## What to work on:
How many lines in the material below include the string "brown"? Only the number should be given.

## Records provided:

□ □ □ □ □

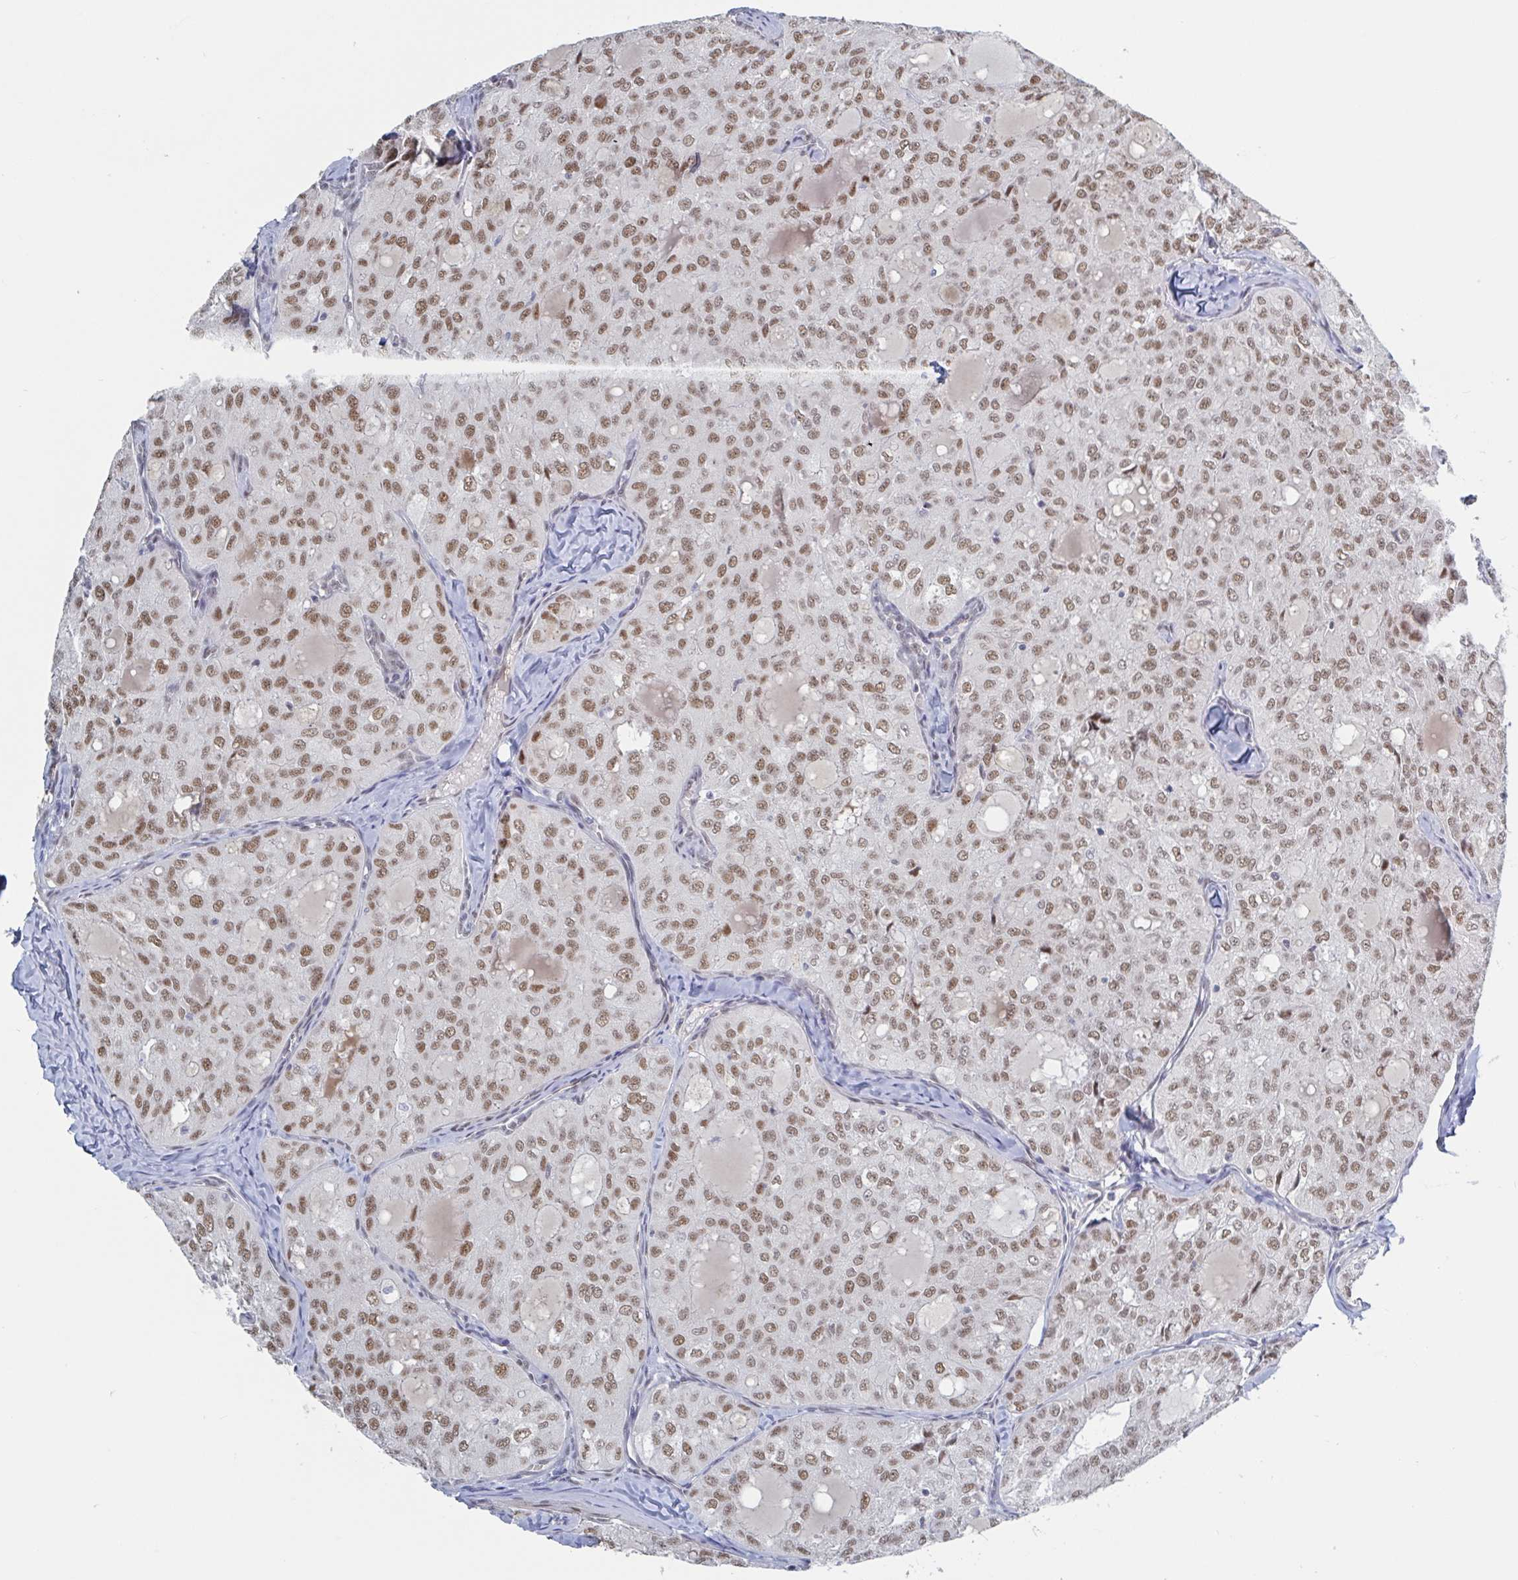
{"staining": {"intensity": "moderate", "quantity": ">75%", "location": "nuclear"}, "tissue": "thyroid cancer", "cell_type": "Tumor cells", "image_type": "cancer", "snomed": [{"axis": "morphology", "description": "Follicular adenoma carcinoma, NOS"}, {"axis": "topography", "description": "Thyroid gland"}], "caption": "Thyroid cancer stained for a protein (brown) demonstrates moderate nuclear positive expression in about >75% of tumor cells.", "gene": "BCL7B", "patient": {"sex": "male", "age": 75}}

□ □ □ □ □

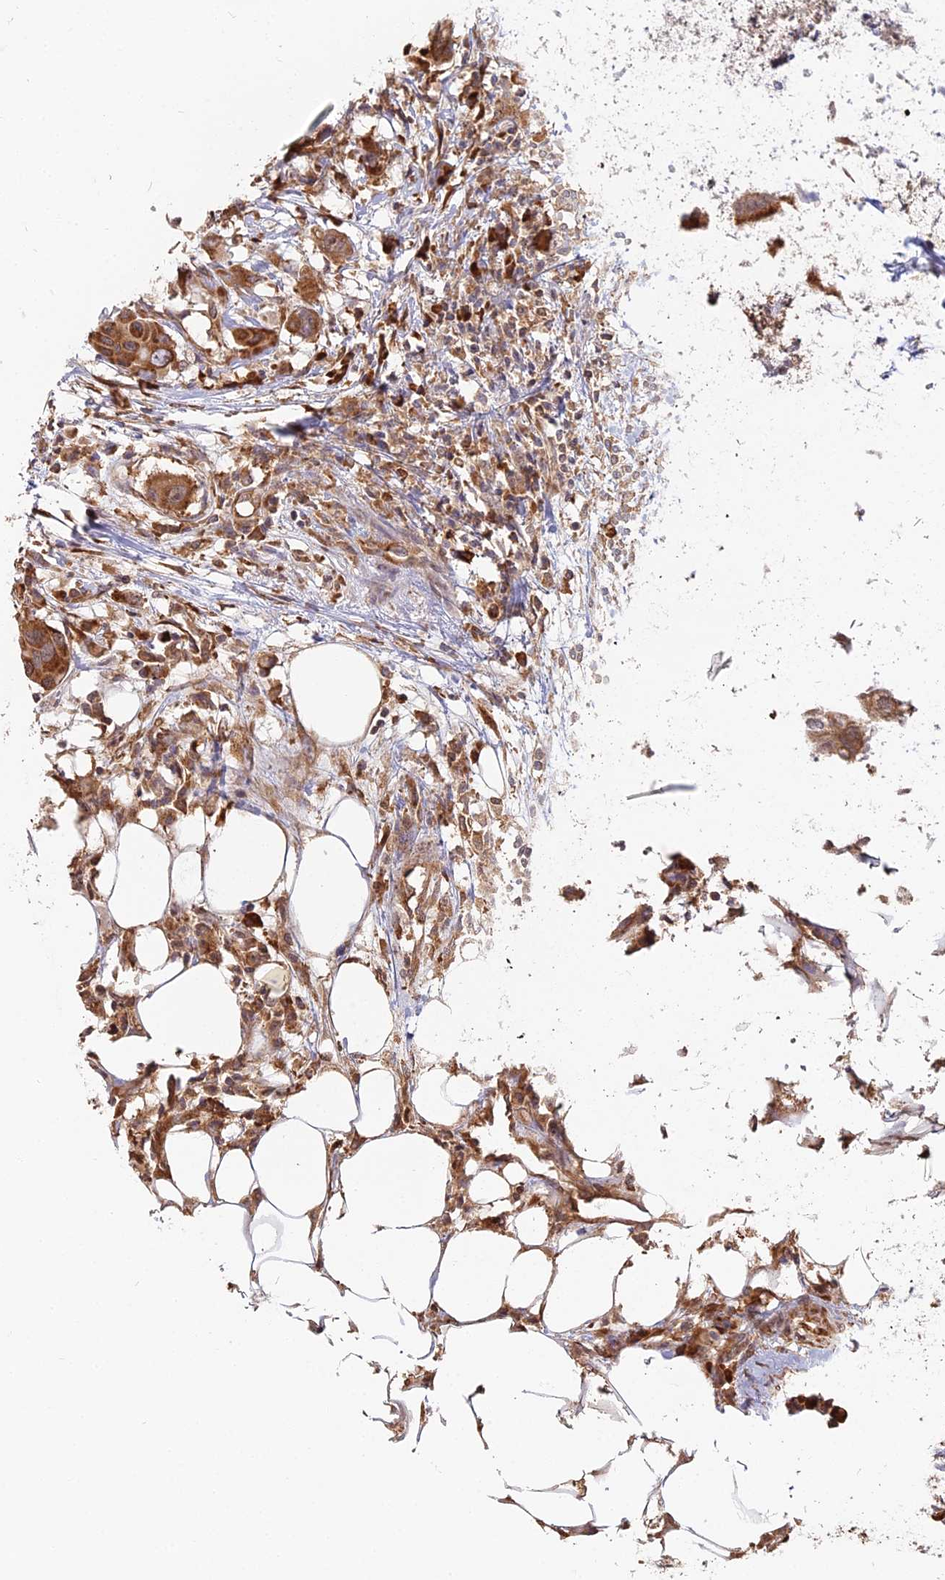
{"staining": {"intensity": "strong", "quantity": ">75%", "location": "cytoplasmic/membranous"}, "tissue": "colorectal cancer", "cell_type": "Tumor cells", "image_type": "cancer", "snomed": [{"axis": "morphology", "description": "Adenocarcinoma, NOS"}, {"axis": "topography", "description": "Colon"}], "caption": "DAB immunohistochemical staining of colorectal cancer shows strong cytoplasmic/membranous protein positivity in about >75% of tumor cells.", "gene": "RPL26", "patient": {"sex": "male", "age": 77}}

□ □ □ □ □

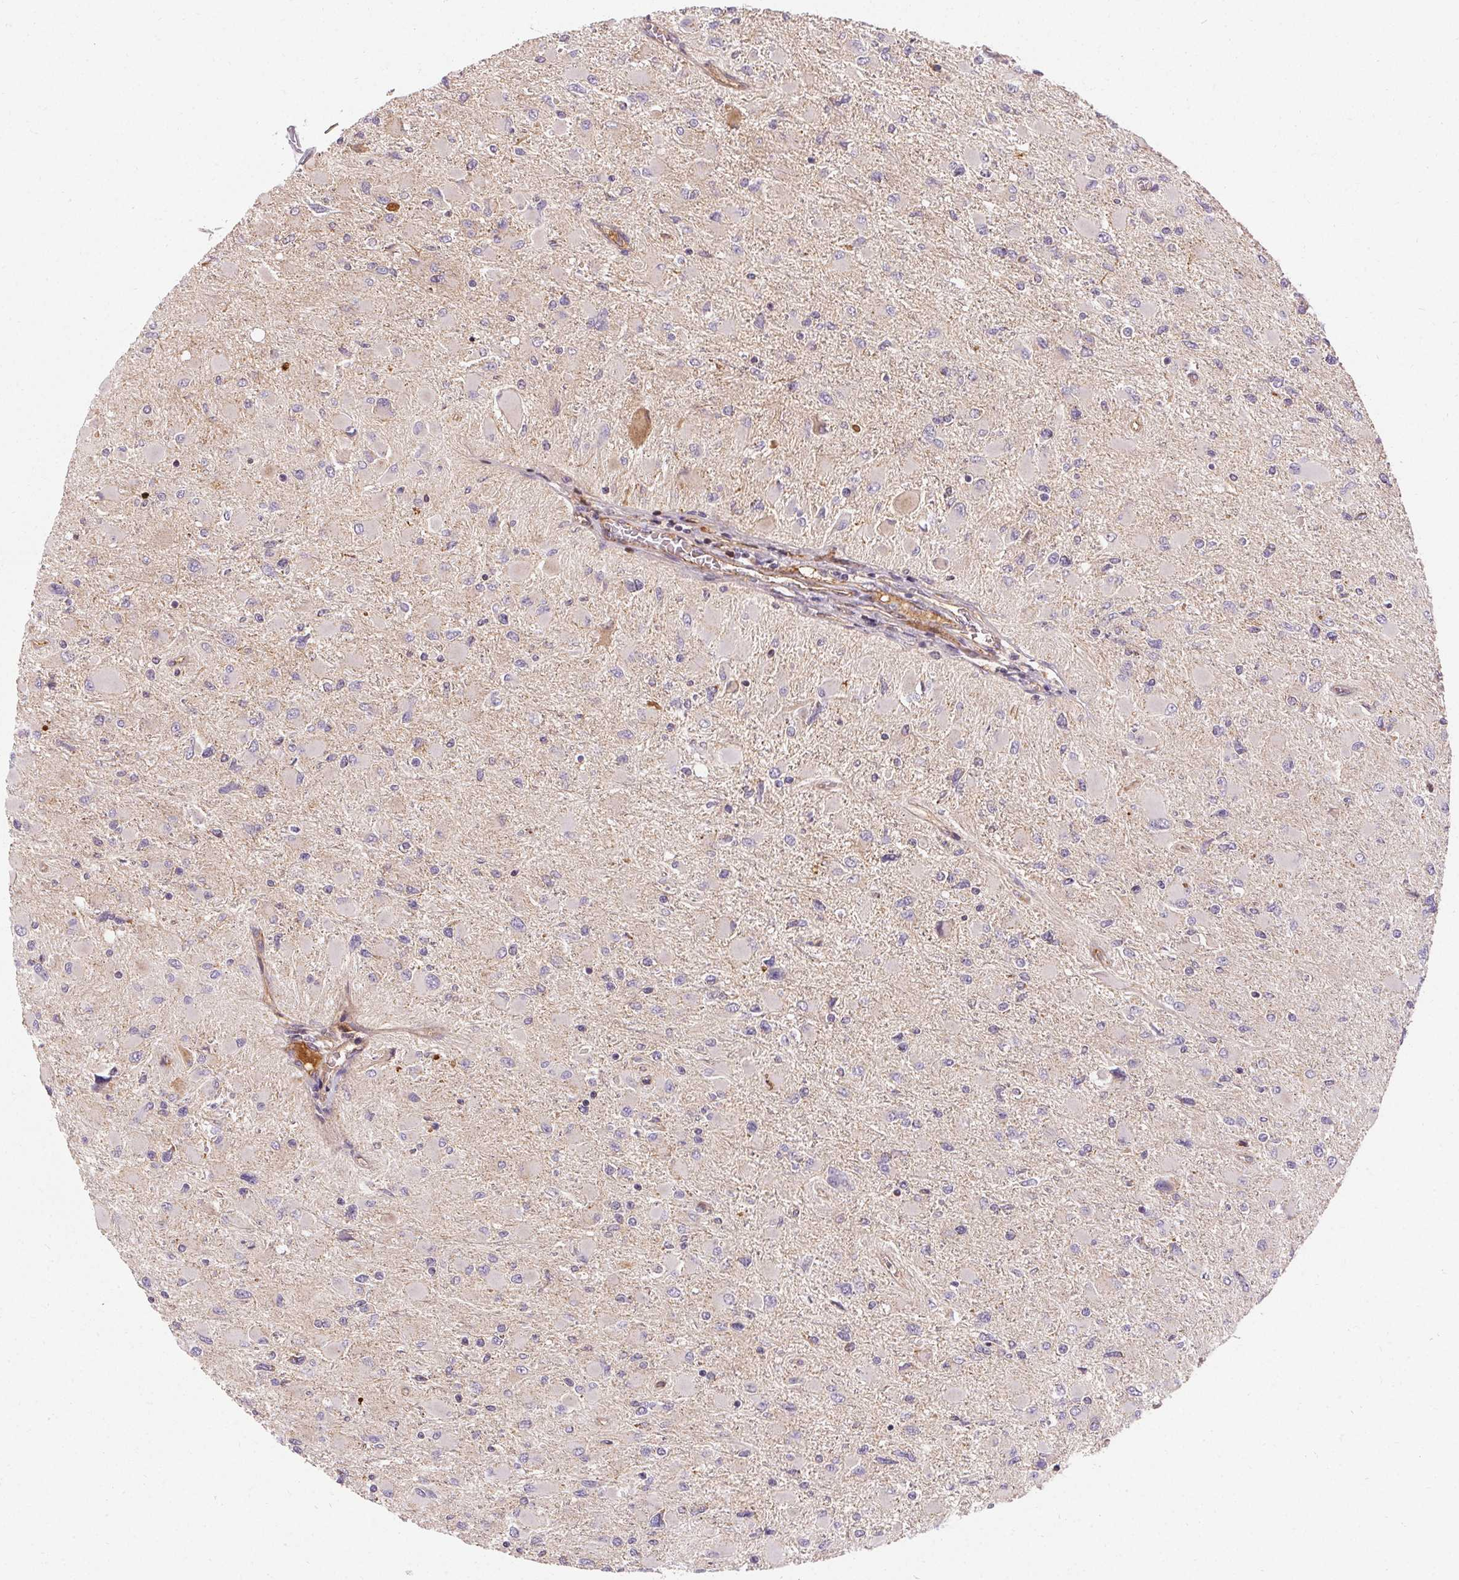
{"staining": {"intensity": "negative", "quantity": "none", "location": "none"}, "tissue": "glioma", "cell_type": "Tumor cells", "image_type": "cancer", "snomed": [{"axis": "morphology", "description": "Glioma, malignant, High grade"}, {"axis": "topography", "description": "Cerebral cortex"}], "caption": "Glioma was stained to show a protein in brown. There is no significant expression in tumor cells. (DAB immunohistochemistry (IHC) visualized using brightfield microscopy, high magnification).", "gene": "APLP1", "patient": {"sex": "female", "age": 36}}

□ □ □ □ □

## Solution to the problem:
2